Meteorologist, author, entrepreneur, and software expert

Douglas Paul Kruhoeffer (born June 12, 1958), known professionally as Paul Douglas, is an American meteorologist, author, and entrepreneur.

==Early life and education==

Douglas Kruhoeffer was raised in Pennsylvania. His hometown is Lancaster, Pennsylvania. While in high school, he began using the stage name Paul Douglas. He graduated from Pennsylvania State University with a Bachelor of Science degree in Meteorology in 1980.

==Career==
===Broadcasting and journalism===
While a senior in college, he began broadcasting the weekend weather reports for WNEP-TV in Scranton, Pennsylvania, and then after he graduated, he moved to weekdays. He worked for Satellite News Channel, based in Stamford, Connecticut, from 1982 to 1983. This was followed by a move to Minneapolis, Minnesota, where he worked at KARE (formerly WTCN-TV and WUSA) from 1983 to 1994. He was a weatherman in Chicago at WBBM-TV for three years before returning to Minneapolis where he worked at WCCO-TV from December 1997 until he was laid off in April 2008 as part of nationwide cutbacks by station owner CBS.

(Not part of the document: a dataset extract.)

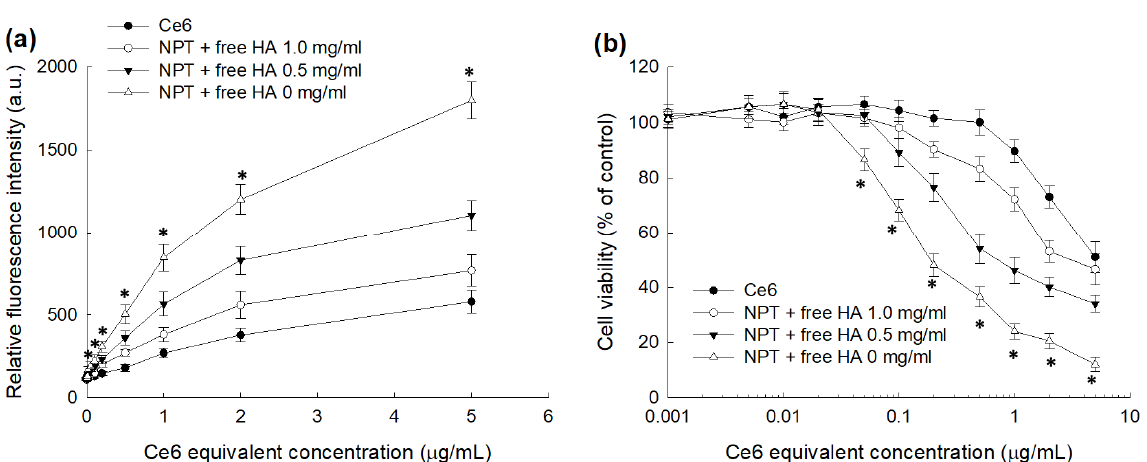
Figure 7. The effect of HAthCe6 nanophotosensitizers against HeLa cells. Free Ce6 or nanophoto ‐ sensitizers in serum ‐ free media were treated to 2 × 10 4 cells/well in 96 well plates and then irradiated at a light dose of 2 J/cm 2 . ( a ) ROS generation. A DCFH ‐ DA assay was used to evaluate intracellular ROS level. For control treatment, serum ‐ free media were used. ( b ) PDT efficacy. Cell viability was evaluated by MTT assay. * indicates statistical significance when the group of (NPT + free HA, 0 mg/mL) was compared to the group of Ce6 (ANOVA followed by Tukey’s test, p < 0.05).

Douglas wrote a daily weather column for the Star Tribune from 1997 until his replacement by the WCCO-TV weather team in February 2009. He provided forecasts for three local radio stations. He has been a reporter for the Twin Cities Public Television show Almanac.

In 2009, the St. Cloud Times appointed him as the head of their meteorological team and Conservation Minnesota partnered with him to create MNWeatherCenter, a hub for Minnesota weather.

In 2010, the Star Tribune rehired him as a weather blogger.

===Businessman===
Douglas leads a number of companies that he founded or co-founded, including WeatherNation (as CEO), Broadcast Weather (as CEO) and Smart Energy (as President). In 2007, he co-founded SingularLogic LLC, a patent holding company, and he founded Broadcast Weather and NoozMe LLC, which hoped to capitalize on SingularLogic's patents.

He founded EarthWatch Communications in 1990, which created weather visualizations for the feature films Jurassic Park and Twister. He made a cameo appearance in a weather center scene in the latter. He co-founded in 1998 which created weather applications and supplies content for wireless devices under the My-Cast brand name. Douglas sold Digital Cyclone to Garmin in 2007 for $45 million.

===Author, educator and speaker===
Douglas regularly writes and speaks about global warming and is critical of those who say that it is not occurring or is not caused by human actions.

Douglas has authored two books, Prairie Skies: The Minnesota Weather Book (1992, ISBN 9780896582088) and Restless Skies (2004, ISBN 0760761132).

He has taught broadcast meteorology courses at Saint Cloud State University.

==Personal life==
Paul Douglas and his wife have at least two sons, Brett and Walt. He is an Eagle Scout who is actively involved with Northern Star Council as a merit badge counselor for weather and astronomy, while also volunteering for SAVE (Suicide Awareness, Voices of Education) a non-profit company based in Bloomington, Minnesota.